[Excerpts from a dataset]
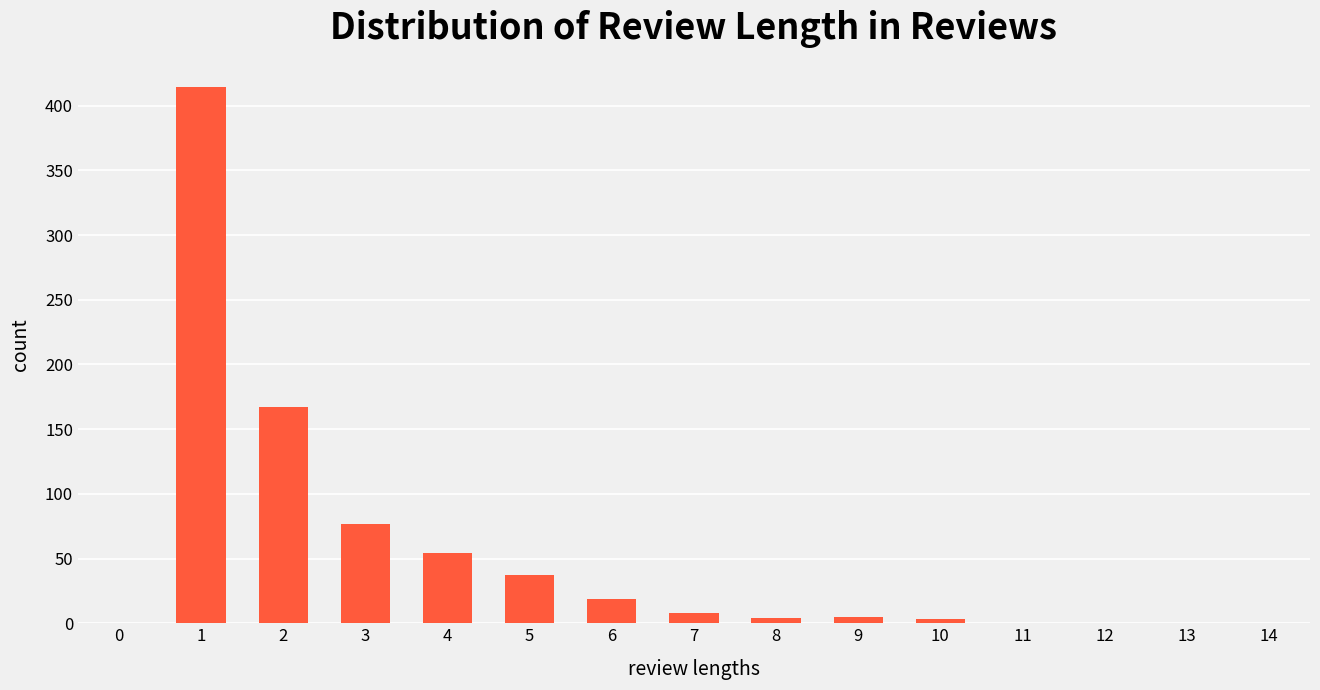

True or false: the data shows 0 at 12.

True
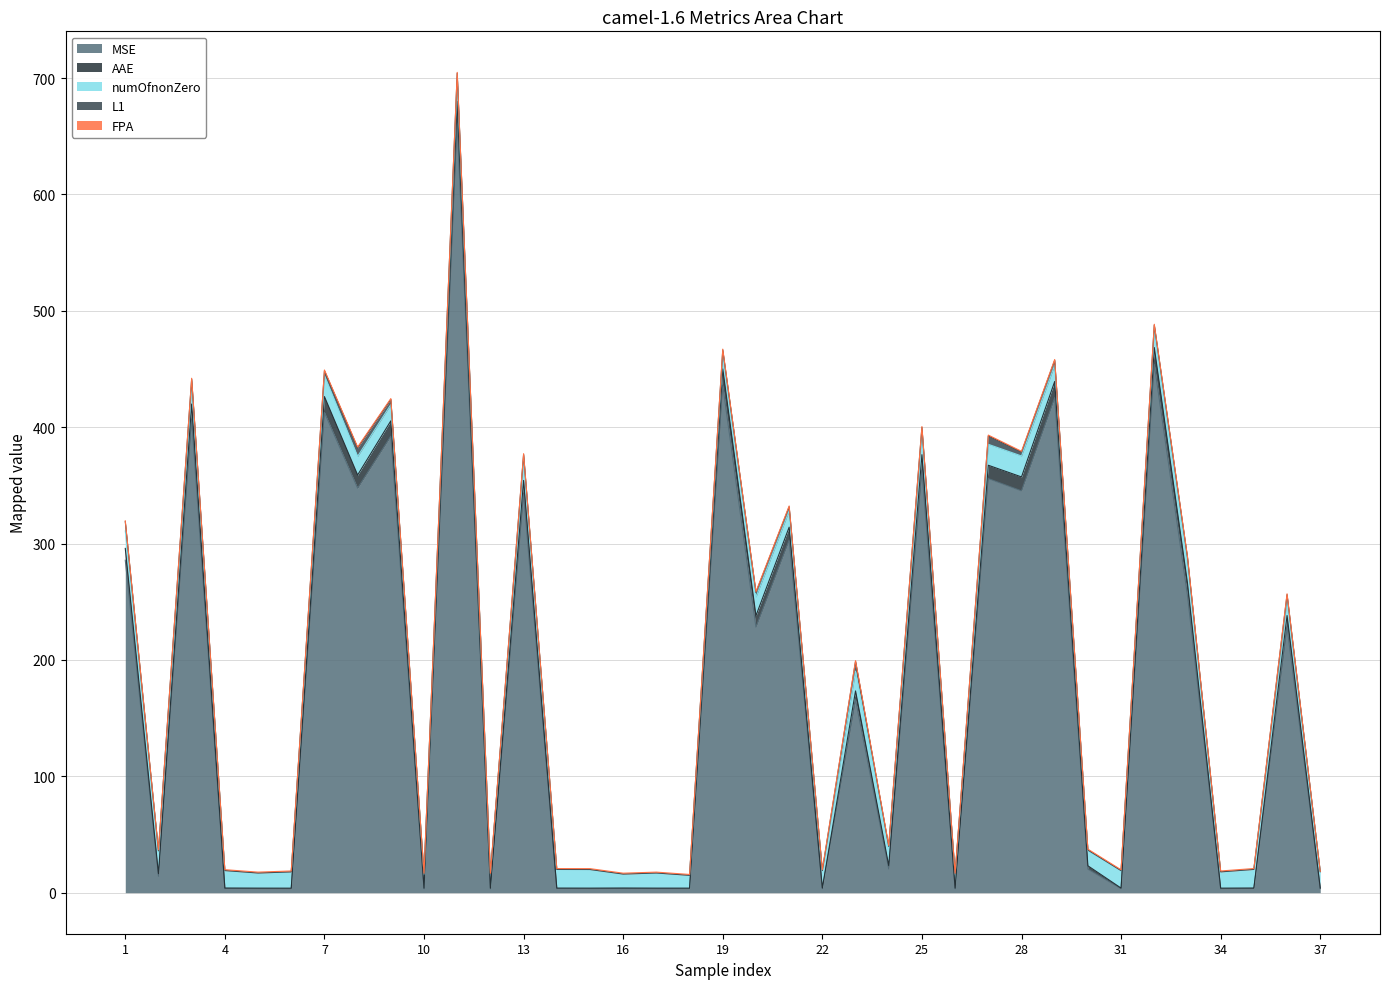

Where is the first local maximum for L1?

3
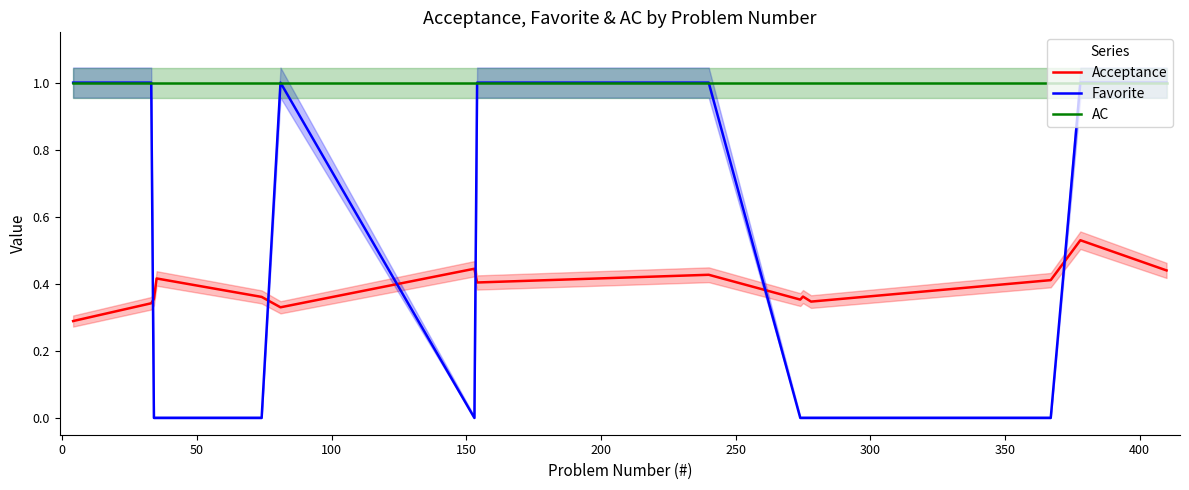

Which series ends up on top after the final intersection of Acceptance and Favorite?

Favorite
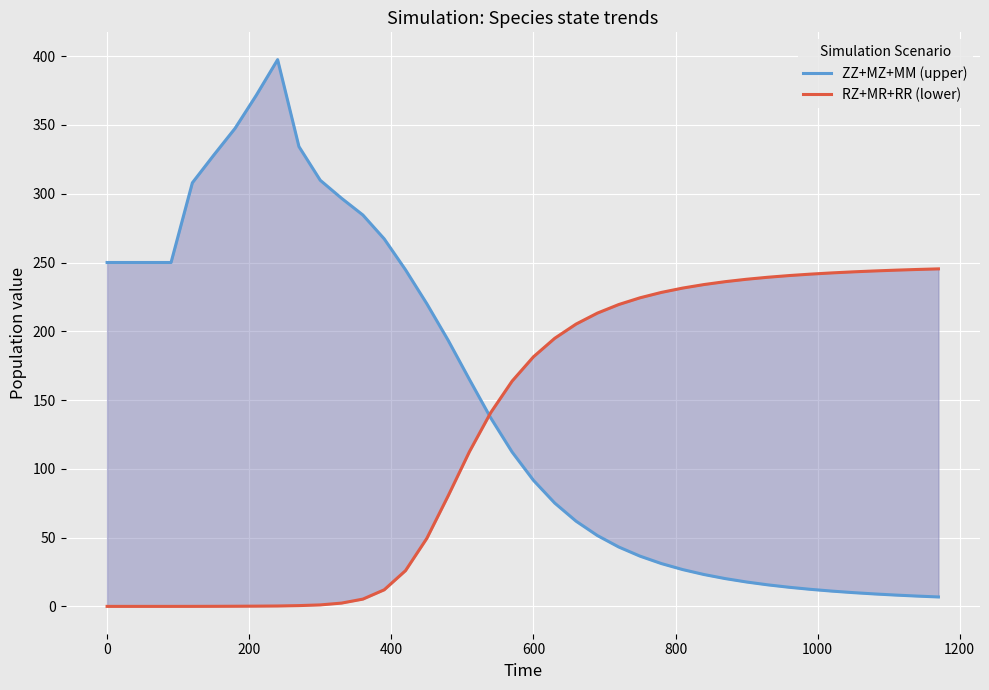

What is the average value of the RZ+MR+RR (lower) series?

129.7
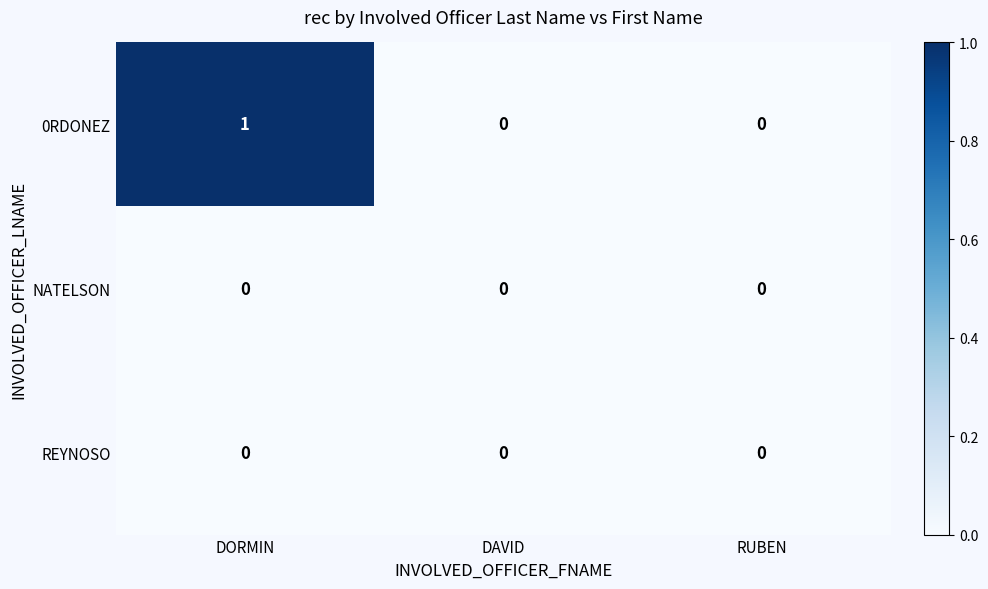

Which series has the largest range (max minus min)?

0RDONEZ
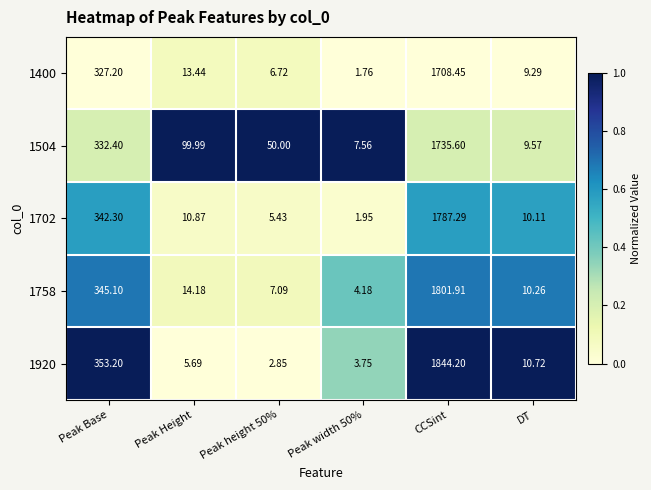

Between Peak Base and CCSint, which series saw the biggest shift?

1920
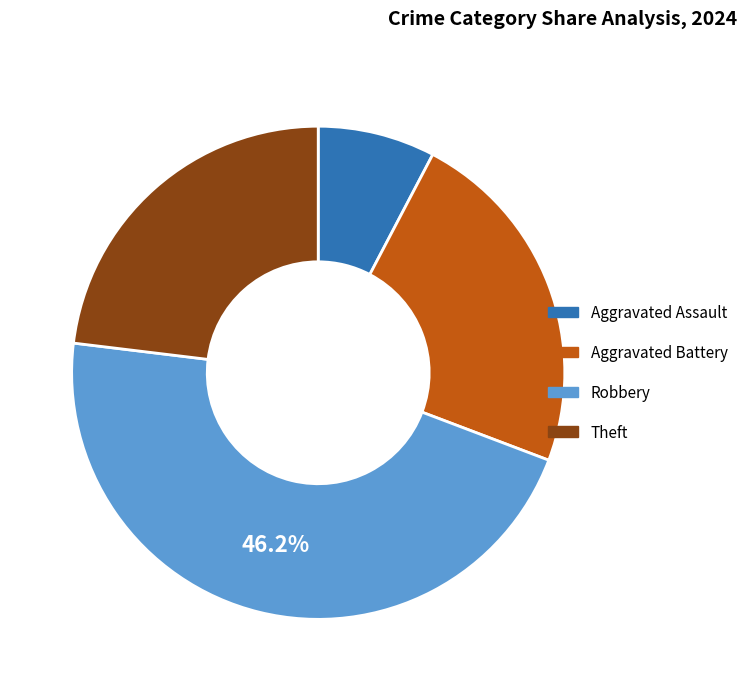

Does Robbery account for over 50% of the chart?

No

* ACTIVITY: Reproduce the material above word for word, but omit the pictures.

* SOLUTION FOR THIS PROBLEM:
True or false: the data shows 0 at 12.

True

Where is the first local maximum for L1?

3

Which series ends up on top after the final intersection of Acceptance and Favorite?

Favorite

What is the average value of the RZ+MR+RR (lower) series?

129.7

Which series has the largest range (max minus min)?

0RDONEZ

Between Peak Base and CCSint, which series saw the biggest shift?

1920

Does Robbery account for over 50% of the chart?

No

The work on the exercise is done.